Между тем прием продолжался. Я изрядно устал от обилия впечатлений (как никак, это был только первый мой день на американской земле) и присел на какой-то диванчик. И тут ко мне в третий раз подошел Гринстейн в сопровождении грузного пожилого мужчины, протянувшего мне свою мясистую руку и отрекомендовавшегося: «Эдвард Теллер. Я знаю Ваше расписание — Вы будете в Сан-Франциско 6 февраля (т. е. через 17 дней — И. Ш.). Я жду Вас в этот день в своем доме в 18 часов тихоокеанского времени». Я что-то хрюкнул в ответ, и Теллер исчез. События развивались настолько быстро и бурно, что я даже не удивился столь необычному приглашению. Быстро промелькнули страшно напряженные 5 дней симпозиума.
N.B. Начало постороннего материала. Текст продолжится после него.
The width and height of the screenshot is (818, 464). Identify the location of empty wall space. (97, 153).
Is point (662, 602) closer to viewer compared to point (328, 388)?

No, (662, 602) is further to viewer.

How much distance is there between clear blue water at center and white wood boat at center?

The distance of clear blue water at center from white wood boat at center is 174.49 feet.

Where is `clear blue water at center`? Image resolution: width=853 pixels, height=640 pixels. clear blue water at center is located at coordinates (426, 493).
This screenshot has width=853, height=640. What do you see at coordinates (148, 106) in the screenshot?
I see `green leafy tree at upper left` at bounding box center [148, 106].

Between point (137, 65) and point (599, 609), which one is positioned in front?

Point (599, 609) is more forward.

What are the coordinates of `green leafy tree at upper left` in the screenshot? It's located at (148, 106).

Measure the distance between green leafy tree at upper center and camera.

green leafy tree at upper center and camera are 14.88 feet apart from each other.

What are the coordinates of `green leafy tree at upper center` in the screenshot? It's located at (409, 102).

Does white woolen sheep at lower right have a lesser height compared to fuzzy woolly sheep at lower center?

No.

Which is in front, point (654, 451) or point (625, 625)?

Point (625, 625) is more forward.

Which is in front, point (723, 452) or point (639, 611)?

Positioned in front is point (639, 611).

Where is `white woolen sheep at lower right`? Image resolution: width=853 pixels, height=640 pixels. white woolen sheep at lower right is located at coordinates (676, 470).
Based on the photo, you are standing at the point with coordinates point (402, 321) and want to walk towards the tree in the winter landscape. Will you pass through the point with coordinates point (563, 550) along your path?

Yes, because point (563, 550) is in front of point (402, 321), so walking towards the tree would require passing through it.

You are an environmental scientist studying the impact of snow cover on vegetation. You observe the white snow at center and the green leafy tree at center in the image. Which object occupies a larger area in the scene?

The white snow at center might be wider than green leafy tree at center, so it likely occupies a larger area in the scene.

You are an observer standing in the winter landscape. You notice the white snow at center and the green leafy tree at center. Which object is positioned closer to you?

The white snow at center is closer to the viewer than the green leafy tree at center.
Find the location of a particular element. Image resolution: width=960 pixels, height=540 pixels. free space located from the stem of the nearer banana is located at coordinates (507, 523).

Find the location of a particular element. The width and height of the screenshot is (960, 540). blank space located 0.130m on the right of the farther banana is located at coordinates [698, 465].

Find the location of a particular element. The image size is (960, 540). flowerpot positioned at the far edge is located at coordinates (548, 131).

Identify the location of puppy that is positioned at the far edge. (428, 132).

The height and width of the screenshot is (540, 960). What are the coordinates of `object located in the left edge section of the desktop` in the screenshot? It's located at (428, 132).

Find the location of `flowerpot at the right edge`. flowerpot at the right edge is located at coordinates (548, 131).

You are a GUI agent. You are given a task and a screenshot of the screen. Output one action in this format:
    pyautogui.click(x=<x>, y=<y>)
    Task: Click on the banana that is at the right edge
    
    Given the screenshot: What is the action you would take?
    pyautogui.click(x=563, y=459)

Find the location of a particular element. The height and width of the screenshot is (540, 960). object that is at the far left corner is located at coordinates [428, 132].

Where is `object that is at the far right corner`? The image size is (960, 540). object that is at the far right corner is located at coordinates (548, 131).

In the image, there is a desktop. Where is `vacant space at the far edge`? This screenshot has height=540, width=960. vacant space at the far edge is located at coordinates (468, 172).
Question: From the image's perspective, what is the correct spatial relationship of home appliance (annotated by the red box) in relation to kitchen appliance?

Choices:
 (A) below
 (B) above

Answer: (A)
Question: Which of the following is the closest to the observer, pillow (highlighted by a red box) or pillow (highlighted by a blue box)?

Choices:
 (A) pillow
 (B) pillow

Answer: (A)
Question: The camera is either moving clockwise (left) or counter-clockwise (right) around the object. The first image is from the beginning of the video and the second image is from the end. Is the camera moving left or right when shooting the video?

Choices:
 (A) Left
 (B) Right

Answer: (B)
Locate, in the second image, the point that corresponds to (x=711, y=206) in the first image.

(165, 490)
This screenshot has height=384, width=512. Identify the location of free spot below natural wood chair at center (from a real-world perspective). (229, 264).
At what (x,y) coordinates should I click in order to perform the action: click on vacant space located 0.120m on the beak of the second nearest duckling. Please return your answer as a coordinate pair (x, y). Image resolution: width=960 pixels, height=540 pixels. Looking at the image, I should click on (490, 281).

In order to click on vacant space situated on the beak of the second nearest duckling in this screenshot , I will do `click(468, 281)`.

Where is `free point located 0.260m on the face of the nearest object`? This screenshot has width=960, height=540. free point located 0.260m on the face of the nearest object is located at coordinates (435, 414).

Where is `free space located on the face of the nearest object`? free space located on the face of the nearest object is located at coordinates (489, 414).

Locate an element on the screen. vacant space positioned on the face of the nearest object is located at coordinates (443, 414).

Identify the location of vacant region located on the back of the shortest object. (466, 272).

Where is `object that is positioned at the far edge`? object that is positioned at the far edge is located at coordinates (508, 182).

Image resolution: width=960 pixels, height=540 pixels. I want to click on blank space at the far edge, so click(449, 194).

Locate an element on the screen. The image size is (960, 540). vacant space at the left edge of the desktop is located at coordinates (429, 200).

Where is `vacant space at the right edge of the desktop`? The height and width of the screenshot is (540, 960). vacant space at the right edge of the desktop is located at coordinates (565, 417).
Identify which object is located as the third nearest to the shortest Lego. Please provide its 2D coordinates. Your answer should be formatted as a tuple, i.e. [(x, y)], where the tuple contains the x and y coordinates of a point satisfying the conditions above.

У меня остались от них какие-то отрывочные воспоминания. Хорошо помню странный разговор с Джорджем (то бишь Георгием Антоновичем) Гамовым, выдающимся физиком-невозвращенцем, впервые, еще в 1948 году, предсказавшем реликтовое излучение.[33] На этом симпозиуме он был именинником. Увы, он уже доживал свои последние месяцы, хотя годами был далеко не стар. Мне оказали честь, предложив быть «черменом» заседания, посвященного реликтовому излучению — это с моим-то знанием английского языка! Во время дискуссии Гамов с места что-то быстро стал мне говорить по-английски. «Георгий Антонович, говорите по-русски, веселее будет!» Под хохот всего собрания Гамов немедленно перешел на родной язык… И много было других эпизодов — забавных и не очень веселых.

вернуться

33

Я считаю Г. А. Гамова одним из крупнейших русских физиков XX века. В конце концов, от ученого остаются только конкретные результаты его труда. Применяя футбольную аналогию, имеют реальное значение не изящные финты и дриблинг, а забитые голы. В этом сказывается жестокость науки. Гамов обессмертил свое имя тремя выдающимися «голами»: I) теория — распада, более обще — «подбарьерных» процессов (1928 г.), 2) теория «горячей Вселенной» и как следствие ее — предсказание реликтового излучения (1948 г.), обнаружение которого в 1965 г. ознаменовало собой новый этап в космологии, 3) открытие феномена генетического кода (1953 г.) — фундамента современной биологии. Оно, конечно, Гамов — невозвращенец, и это нехорошо. Но можем ли мы представить музыкальную культуру России XX века без имен Шаляпина и Рахманинова? Почему в искусстве это понимают, а в науке — нет?